Deepfake audio detection with spectral features and ResNeXt-based architecture

The increasing prevalence of deepfake audio technologies and their potential for malicious use in fields such as politics and media has raised significant concerns regarding the ability to distinguish fake from authentic audio recordings. This study proposes a robust technique for detecting synthetic audio by leveraging three spectral features: Linear Frequency Cepstral Coefficients (LFCC), Mel Frequency Cepstral Coefficients (MFCC), and Constant Q Cepstral Coefficients (CQCC). These features are processed using an enhanced ResNeXt architecture to improve classification accuracy between genuine and spoofed audio. Additionally, a Multi-Layer Perceptron (MLP)-based fusion technique is employed to further boost the model's performance.

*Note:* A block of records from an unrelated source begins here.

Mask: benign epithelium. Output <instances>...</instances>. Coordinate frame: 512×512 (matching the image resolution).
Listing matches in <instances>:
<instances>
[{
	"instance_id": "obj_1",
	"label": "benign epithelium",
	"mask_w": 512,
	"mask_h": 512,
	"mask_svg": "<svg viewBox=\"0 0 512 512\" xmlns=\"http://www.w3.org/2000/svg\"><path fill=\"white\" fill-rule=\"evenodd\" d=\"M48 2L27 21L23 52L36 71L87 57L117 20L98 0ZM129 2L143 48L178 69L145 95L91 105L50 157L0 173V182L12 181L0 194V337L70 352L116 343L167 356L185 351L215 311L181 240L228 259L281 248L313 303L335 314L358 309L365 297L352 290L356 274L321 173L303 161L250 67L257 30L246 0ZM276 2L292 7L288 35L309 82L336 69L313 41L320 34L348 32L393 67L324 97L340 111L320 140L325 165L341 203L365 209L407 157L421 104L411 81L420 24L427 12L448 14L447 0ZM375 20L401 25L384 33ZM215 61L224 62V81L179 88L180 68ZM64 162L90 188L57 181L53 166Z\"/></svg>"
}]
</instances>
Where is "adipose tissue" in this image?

Extensive experiments were conducted using three datasets: the ASVspoof 2019 Logical Access (LA) dataset—featuring text-to-speech (TTS) and voice conversion attacks—the ASVspoof 2019 Physical Access (PA) dataset—including replay attacks—and the ASVspoof 2021 LA, PA and DF datasets. The proposed approach has demonstrated superior performance compared to state-of-the-art methods across all three datasets, particularly in detecting fake audio generated by text-to-speech (TTS) attacks. Its overall performance is summarized as follows: the system achieved an Equal Error Rate (EER) of 1.05% and a minimum tandem Detection Cost Function (min-tDCF) of 0.028 on the ASVspoof 2019 Logical Access (LA) dataset, and an EER of 1.14% and min-tDCF of 0.03 on the ASVspoof 2019 Physical Access(PA) dataset, demonstrating its robustness in detecting various types of audio spoofing attacks. Finally, on the ASVspoof 2021 LA dataset the method achieved an EER of 7.44% and min-tDCF of 0.35.